The Chairman of the Public Accounts Committee of Parliament, James Klutse Avedzi has discounted assertions that no serious action is taken to either retrieve monies or punish persons indicted in reports released by the Auditor-General every year.
Financial irregularities committed by various statutory institutions in the year 2020 stood at GHS 12.8 billion, up from GHS3 billion and GHS5.5 billion in 2018 and 2019 respectively.
Some Ghanaians doubt if any sanctions will be meted out to persons indicted in the report.

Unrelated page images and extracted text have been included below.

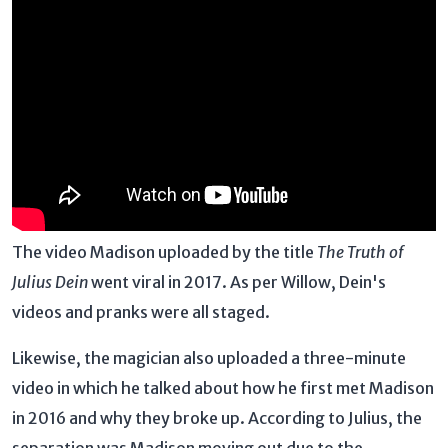
The video Madison uploaded by the title
The Truth of
Julius Dein
went viral in 2017. As per Willow, Dein's
videos and pranks were all staged.
Likewise, the magician also uploaded a three-minute
video in which he talked about how he first met Madison
in 2016 and why they broke up. According to Julius, the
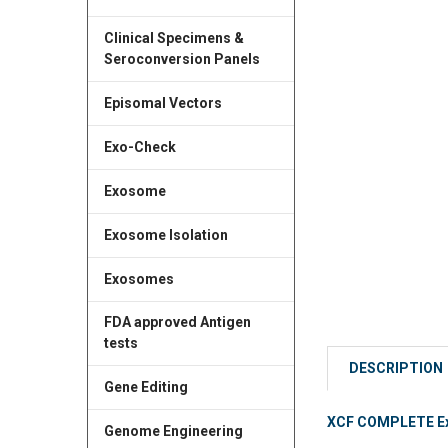
Clinical Specimens &
Seroconversion Panels
Episomal Vectors
Exo-Check
Exosome
Exosome Isolation
Exosomes
FDA approved Antigen
tests
DESCRIPTION
Gene Editing
XCF COMPLETE Exos
Genome Engineering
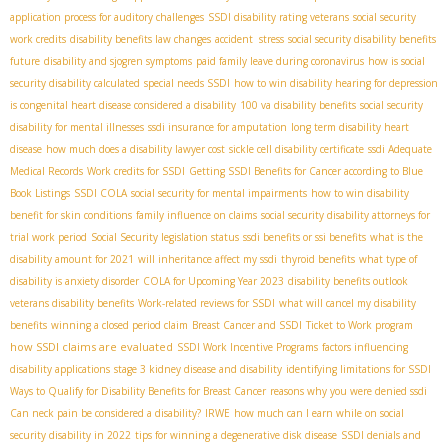
application process for auditory challenges
SSDI disability rating veterans
social security
work credits
disability benefits law changes
accident stress
social security disability benefits
future
disability and sjogren symptoms
paid family leave during coronavirus
how is social
security disability calculated
special needs SSDI
how to win disability hearing for depression
is congenital heart disease considered a disability
100 va disability benefits
social security
disability for mental illnesses
ssdi insurance for amputation
long term disability heart
disease
how much does a disability lawyer cost
sickle cell disability certificate
ssdi Adequate
Medical Records
Work credits for SSDI
Getting SSDI Benefits for Cancer according to Blue
Book Listings
SSDI COLA
social security for mental impairments
how to win disability
benefit for skin conditions
family influence on claims
social security disability attorneys for
trial work period
Social Security legislation status
ssdi benefits or ssi benefits
what is the
disability amount for 2021
will inheritance affect my ssdi
thyroid benefits
what type of
disability is anxiety disorder
COLA for Upcoming Year 2023
disability benefits outlook
veterans disability benefits
Work-related reviews for SSDI
what will cancel my disability
benefits
winning a closed period claim
Breast Cancer and SSDI
Ticket to Work program
how SSDI claims are evaluated
SSDI Work Incentive Programs
factors influencing
disability applications
stage 3 kidney disease and disability
identifying limitations for SSDI
Ways to Qualify for Disability Benefits for Breast Cancer
reasons why you were denied ssdi
Can neck pain be considered a disability?
IRWE
how much can I earn while on social
security disability in 2022
tips for winning a degenerative disk disease
SSDI denials and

But Mr. Klutse Avedzi in an interview on Face to Face on Citi TV said the Public Accounts Committee ensures that “amounts quoted by the Auditor-General are retrieved. The irregularities namely financial, tax, cash, debtors, loans, payroll, stocks and procurements, rents as well as contracts are corrected by the time these institutions appear before the Public Accounts Committee.”

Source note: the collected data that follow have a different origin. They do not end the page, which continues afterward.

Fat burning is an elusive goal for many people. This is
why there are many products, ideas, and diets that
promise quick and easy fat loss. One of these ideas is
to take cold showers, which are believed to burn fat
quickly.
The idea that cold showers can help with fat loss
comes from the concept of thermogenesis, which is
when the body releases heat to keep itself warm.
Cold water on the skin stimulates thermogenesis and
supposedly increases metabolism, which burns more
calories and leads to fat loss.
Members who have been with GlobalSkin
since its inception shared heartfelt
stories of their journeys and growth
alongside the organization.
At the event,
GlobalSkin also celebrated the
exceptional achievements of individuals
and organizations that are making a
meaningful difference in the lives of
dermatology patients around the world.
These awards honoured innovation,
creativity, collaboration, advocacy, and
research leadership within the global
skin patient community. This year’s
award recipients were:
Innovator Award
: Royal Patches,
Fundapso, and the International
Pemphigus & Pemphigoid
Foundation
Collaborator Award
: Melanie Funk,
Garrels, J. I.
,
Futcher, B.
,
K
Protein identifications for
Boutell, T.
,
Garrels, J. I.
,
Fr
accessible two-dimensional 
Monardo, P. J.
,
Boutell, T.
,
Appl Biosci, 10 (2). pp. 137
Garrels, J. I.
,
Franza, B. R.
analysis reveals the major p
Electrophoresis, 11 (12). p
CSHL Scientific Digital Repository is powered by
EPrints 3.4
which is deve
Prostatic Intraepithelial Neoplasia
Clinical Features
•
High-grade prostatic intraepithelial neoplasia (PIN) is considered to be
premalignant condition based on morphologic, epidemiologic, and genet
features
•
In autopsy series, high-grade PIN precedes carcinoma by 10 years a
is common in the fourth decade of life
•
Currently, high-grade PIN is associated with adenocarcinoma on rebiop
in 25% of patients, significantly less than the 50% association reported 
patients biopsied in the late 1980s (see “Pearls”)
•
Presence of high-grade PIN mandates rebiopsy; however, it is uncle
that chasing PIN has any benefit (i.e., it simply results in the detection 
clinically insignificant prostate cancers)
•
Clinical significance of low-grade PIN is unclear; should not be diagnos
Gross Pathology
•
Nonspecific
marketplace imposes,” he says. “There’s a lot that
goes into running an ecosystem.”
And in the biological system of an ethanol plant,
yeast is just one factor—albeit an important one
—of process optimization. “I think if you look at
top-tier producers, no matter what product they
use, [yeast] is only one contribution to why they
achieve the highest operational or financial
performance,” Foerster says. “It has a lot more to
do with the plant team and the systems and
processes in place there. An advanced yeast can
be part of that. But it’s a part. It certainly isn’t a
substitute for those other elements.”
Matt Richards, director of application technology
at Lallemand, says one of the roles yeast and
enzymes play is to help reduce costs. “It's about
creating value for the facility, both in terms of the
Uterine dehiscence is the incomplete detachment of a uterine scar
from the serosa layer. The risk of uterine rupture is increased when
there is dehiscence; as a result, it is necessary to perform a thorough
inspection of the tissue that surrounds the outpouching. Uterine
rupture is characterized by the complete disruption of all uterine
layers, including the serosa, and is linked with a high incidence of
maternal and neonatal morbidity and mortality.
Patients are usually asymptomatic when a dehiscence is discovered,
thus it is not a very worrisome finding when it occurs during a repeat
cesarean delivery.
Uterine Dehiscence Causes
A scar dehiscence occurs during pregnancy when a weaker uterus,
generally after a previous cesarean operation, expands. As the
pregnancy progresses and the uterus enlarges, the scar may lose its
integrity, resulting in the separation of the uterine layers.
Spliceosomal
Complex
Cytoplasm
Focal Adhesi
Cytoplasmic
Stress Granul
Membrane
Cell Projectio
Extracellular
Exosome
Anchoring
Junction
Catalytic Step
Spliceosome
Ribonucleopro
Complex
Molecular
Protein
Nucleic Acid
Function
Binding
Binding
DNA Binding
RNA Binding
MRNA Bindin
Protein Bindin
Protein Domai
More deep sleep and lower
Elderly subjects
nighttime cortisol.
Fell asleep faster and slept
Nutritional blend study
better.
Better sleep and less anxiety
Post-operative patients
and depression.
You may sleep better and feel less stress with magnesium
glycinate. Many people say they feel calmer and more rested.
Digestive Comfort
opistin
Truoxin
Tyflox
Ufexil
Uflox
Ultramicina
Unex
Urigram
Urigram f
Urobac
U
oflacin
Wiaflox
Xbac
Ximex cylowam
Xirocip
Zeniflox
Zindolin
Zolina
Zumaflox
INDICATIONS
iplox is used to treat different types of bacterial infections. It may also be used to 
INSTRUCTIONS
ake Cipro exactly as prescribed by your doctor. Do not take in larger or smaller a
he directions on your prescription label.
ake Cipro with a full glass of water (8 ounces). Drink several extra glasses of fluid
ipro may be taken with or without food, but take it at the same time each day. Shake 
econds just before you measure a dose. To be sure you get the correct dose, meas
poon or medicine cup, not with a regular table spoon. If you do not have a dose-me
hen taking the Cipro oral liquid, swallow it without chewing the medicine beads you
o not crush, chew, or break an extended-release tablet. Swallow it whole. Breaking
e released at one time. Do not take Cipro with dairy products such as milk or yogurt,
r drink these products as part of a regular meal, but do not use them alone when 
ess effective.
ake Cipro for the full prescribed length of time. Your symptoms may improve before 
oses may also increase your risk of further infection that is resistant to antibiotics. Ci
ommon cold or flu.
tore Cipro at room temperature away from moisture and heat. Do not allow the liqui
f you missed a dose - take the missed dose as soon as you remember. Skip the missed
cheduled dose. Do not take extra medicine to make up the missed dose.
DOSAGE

“About 50% of those indicted heed to the Auditor-General’s recommendations before we sit on their cases. We report on those that do not,” he added.
He also said the committee will begin sitting on the 2020 Auditor General’s report in 2023.

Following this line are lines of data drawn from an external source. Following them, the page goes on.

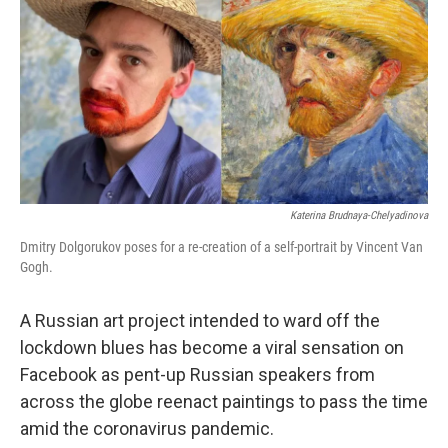
o
e
d
o
r
I
k
n
Katerina Brudnaya-Chelyadinova
Dmitry Dolgorukov poses for a re-creation of a self-portrait by Vincent Van
Gogh.
A Russian art project intended to ward off the
lockdown blues has become a viral sensation on
Facebook as pent-up Russian speakers from
across the globe reenact paintings to pass the time
amid the coronavirus pandemic.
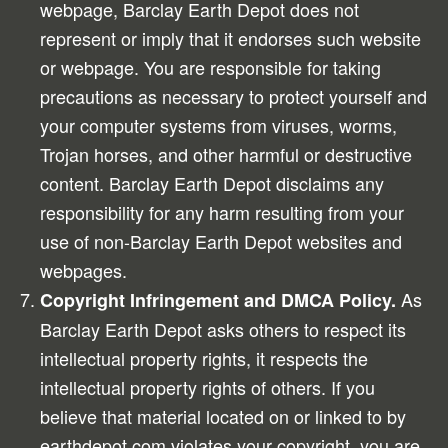
webpage, Barclay Earth Depot does not
represent or imply that it endorses such website
or webpage. You are responsible for taking
precautions as necessary to protect yourself and
your computer systems from viruses, worms,
Trojan horses, and other harmful or destructive
content. Barclay Earth Depot disclaims any
responsibility for any harm resulting from your
use of non-Barclay Earth Depot websites and
webpages.
As
Copyright Infringement and DMCA Policy.
Barclay Earth Depot asks others to respect its
intellectual property rights, it respects the
intellectual property rights of others. If you
believe that material located on or linked to by
earthdepot.com violates your copyright, you are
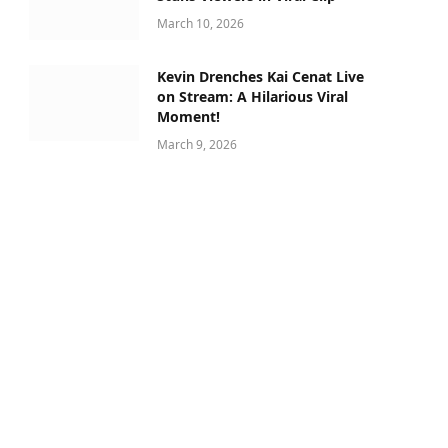
March 10, 2026
Kevin Drenches Kai Cenat Live
on Stream: A Hilarious Viral
Moment!
March 9, 2026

Mr. Avedzi explained that “We are going to start sitting on this in 2023 because we have a backlog of 2018 and 2019 [audits to deal with]. We are going to handle that of 2018 and 2019 next year. We will do everything possible to finish with them. We are going to complete that of 2017 hopefully next week,” he added.
Audit reports could become annual rituals without sanctions
Tax Analyst and Senior Lecturer at the University of Ghana Law School, Dr. Abdallah Ali Nakyea has warned that the release of the Auditor-General’s report is likely to become a ritual in the coming years if the right institutions are not made to implement the recommendations captured in the reports.
“If we’ll use the proper mechanisms and get the rightful institutions that can prosecute to take it up and pursue the recovery of the monies, then we’ll be giving meaning to the audit reports. Else it will become an annual ritual, which brings nothing back into government coffers. We need the revenue that has been misapplied. If it is a loan, remember taxpayers’ money would be taken to go and pay back the loan. We shouldn’t let it be swept under the carpet, as it has always been. Because the trajectory of the years from 2016 to 2020 is showing us that we are not making any headway, except for the few that we saw a dip in 2020,” he said on The Point of View on Citi TV.